Legia stworzyła więcej okazji do zdobycia bramek, ale zabrakło skuteczności. Oczekujemy od niej zdecydowanie więcej. To co ostatnio dzieje się wokół klubu z Warszawy może budzić pewien niepokój. Bolączką Legii jest zwłaszcza gra w obronie, często traci punkty na własne życzenie.
Spotkanie Legii z Pogonią rozczarowało?
Mnie tak. To był mecz w którym padały bramki po błędach personalnych. Legia również strzeliła gola po błędzie, tyle, że bramkarza Pogoni. Zagrały w nim drużyna rozpędzona i zmęczona, Pogoń w ciągu ośmiu dni zagrali trzeci mecz oraz zespół, który mentalnie wyraźnie jest w dołku.
W tym roku Legia straciła już sześć punktów, do prowadzącego Śląska Wrocław, który pokonał na własnym stadionie Widzew Łódź 2-1 traci siedem punktów. Trudno będzie wicemistrzom Polski odzyskać tytuł?

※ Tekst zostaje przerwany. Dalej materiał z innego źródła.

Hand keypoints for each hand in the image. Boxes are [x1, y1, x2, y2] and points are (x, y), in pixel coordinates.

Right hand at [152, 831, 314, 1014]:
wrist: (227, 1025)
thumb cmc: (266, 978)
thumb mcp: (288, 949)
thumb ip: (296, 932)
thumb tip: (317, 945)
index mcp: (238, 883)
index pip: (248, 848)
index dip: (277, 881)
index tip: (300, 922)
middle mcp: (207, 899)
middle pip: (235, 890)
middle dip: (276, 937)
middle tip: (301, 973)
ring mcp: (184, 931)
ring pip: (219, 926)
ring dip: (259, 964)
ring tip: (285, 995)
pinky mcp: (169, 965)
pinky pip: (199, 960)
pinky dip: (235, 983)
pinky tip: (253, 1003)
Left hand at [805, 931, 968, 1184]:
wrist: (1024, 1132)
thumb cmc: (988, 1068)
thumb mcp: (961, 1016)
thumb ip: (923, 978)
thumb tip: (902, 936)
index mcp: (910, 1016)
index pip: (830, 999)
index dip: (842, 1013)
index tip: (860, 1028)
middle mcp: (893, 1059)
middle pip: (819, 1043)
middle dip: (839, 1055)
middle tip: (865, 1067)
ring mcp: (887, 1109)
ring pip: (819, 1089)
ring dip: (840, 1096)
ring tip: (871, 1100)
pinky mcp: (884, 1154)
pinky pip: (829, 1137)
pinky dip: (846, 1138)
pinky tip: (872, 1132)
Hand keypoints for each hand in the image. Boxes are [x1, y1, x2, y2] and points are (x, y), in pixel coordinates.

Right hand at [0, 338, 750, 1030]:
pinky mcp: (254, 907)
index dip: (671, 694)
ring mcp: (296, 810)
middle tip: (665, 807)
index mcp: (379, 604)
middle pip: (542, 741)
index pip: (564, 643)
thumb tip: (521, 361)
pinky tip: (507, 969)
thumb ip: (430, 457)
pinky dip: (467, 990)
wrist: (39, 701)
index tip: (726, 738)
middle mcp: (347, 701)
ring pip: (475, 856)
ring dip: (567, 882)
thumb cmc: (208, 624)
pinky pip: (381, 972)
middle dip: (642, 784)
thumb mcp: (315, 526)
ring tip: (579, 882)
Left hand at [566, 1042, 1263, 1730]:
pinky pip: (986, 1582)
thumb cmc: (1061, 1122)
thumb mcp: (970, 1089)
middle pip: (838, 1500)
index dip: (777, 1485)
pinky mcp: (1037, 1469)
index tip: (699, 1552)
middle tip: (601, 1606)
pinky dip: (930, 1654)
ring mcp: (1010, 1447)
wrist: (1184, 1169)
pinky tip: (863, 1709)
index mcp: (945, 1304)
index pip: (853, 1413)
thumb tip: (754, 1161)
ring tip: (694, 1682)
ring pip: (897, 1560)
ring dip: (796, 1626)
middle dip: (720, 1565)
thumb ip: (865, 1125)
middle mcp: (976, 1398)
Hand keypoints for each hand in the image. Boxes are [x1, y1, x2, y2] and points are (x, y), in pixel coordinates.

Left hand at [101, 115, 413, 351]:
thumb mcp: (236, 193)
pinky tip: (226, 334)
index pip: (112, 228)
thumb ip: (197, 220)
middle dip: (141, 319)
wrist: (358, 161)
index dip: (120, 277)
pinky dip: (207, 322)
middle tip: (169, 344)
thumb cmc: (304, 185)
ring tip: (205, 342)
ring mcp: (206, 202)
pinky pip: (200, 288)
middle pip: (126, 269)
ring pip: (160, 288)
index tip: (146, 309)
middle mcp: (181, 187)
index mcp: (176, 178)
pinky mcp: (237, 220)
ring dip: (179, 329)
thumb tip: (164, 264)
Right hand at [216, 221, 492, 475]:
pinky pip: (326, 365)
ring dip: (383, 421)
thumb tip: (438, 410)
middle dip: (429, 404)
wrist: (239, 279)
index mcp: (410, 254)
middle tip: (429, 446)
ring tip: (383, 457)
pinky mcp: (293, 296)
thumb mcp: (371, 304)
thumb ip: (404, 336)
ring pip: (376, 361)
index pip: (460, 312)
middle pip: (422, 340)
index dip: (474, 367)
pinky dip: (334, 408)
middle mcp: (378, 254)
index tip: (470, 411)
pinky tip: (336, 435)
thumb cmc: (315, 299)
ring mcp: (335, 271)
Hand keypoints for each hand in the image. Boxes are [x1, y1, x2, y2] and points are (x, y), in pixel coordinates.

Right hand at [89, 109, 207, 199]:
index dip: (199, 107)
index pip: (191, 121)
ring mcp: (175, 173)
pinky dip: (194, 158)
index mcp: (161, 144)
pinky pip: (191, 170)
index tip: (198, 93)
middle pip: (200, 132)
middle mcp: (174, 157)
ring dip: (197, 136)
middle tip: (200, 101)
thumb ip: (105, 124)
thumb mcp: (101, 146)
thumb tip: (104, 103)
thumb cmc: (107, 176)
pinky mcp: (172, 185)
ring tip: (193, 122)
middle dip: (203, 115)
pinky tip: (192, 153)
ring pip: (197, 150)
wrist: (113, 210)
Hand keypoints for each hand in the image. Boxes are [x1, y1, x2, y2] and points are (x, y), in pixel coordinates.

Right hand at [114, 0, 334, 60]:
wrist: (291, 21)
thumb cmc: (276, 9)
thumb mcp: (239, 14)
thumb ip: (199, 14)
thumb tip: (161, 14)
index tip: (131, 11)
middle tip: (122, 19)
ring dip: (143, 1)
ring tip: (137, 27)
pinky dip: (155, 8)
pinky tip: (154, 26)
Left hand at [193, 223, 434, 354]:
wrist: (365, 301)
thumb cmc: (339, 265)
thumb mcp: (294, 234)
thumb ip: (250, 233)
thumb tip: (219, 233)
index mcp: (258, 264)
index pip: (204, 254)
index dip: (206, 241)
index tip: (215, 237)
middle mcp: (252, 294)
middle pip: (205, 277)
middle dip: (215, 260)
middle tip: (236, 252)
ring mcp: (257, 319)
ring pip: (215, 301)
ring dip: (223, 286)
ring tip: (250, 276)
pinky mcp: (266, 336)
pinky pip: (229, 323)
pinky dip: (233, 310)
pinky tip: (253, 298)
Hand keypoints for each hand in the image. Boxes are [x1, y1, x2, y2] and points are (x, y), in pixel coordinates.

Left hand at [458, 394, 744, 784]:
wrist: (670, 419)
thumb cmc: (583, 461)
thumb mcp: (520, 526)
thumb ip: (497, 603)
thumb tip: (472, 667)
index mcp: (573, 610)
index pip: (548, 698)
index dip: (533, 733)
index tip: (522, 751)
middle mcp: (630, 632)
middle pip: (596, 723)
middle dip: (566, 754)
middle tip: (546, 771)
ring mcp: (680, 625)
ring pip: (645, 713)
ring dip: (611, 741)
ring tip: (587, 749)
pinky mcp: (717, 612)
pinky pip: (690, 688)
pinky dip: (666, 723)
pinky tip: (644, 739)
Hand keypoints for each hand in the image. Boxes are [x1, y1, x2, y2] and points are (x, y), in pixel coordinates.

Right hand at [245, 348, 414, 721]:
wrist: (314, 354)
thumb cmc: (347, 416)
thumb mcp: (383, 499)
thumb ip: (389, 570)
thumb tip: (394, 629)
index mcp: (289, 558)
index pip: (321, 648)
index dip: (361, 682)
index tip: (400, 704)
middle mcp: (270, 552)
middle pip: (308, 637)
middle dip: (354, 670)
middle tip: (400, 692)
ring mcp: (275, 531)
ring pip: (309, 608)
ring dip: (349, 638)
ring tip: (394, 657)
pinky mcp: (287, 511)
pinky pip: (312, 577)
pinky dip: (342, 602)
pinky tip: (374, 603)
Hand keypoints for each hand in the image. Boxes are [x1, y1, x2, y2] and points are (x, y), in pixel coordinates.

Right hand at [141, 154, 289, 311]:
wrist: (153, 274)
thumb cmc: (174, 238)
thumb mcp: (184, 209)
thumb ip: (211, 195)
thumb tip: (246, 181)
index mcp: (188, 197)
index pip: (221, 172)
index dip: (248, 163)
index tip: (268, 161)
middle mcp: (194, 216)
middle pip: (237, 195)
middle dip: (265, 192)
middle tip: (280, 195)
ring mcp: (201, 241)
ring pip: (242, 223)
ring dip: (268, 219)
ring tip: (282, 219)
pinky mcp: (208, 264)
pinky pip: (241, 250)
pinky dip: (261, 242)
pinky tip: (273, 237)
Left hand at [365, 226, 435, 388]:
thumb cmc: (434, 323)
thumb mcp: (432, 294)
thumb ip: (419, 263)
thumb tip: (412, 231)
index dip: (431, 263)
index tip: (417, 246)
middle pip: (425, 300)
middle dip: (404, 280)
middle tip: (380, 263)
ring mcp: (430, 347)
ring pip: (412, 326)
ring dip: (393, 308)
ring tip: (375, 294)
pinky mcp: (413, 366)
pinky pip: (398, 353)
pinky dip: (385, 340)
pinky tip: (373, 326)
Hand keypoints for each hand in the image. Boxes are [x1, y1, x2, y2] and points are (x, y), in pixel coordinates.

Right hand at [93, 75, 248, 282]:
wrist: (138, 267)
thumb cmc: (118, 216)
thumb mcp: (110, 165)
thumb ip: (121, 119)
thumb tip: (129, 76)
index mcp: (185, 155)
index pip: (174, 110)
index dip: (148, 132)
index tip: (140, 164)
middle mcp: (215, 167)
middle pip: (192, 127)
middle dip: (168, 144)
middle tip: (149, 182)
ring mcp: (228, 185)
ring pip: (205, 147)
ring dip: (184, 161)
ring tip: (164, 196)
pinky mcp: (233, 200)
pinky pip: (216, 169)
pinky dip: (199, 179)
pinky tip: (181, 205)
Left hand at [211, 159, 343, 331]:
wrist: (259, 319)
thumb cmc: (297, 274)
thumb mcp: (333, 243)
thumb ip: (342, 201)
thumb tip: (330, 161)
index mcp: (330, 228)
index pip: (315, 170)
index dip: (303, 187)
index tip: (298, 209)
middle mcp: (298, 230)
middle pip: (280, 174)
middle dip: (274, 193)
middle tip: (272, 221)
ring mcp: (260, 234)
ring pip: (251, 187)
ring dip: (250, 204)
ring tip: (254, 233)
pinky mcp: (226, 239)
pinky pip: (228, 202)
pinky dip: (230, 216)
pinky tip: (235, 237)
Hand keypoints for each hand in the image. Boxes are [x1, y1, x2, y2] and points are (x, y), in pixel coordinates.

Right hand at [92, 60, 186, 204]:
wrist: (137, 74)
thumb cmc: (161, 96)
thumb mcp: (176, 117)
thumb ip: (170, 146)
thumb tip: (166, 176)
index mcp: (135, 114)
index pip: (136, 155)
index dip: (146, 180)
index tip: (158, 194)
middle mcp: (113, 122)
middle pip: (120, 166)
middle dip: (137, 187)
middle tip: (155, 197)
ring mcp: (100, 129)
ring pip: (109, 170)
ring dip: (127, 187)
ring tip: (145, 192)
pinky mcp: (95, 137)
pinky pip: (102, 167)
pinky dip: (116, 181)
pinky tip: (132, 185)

Czasami dwie, trzy kolejki zmieniają wszystko, ale mistrzostwo Polski na pewno do Legii się nie przybliża. Patrzę na zespół trenera Kosty Runjaicia i zastanawiam się, co takiego stało, że Legia u siebie właściwie nie potrafi wygrywać. W ostatnich siedmiu meczach przy Łazienkowskiej wygrała tylko raz. Jej bolączką jest zwłaszcza gra w obronie, często traci punkty na własne życzenie.
Drugi mecz z rzędu na ławce rezerwowych usiadł Kacper Tobiasz. To dobra decyzja sztabu trenerskiego, że daje odpocząć młodemu bramkarzowi, który ostatnio nie spisywał się najlepiej?
Był taki czas, gdy zastanawiano się, czy to Kacper Tobiasz ma wychodzić na mecz w podstawowej jedenastce i wtedy trener był konsekwentny stawiając na niego. Teraz stara się być sprawiedliwy i stawia na Hładuna.
Pogoń pokazała w Warszawie charakter, w tym roku jeszcze nie przegrała meczu, może na poważnie włączyć się do walki o mistrzostwo Polski?
Patrząc na to jak gra i punktuje, to jest kandydatem do walki o złoty medal. Ale tak jak dużo zmieniły dwie kolejki w tym roku, tak dużo mogą zmienić dwie następne.
Kolejne punkty stracił niedawny jeszcze lider Jagiellonia Białystok. Tym razem zespół z Podlasia przegrał w Zabrzu z Górnikiem 1-2. Trzy mecze, jeden punkt, Jagiellonia wpadła w kryzys?
Ja nie skreślałbym jeszcze Jagiellonii, daję szanse na medal każdej z drużyn, które są w pierwszej szóstce tabeli Ekstraklasy. Na ten moment nie widzę jednak murowanego faworyta, jeśli chodzi o wyścig po mistrzostwo. On wygląda trochę tak, jak tasowanie kart, zobaczymy jak będzie po ostatnim rozdaniu.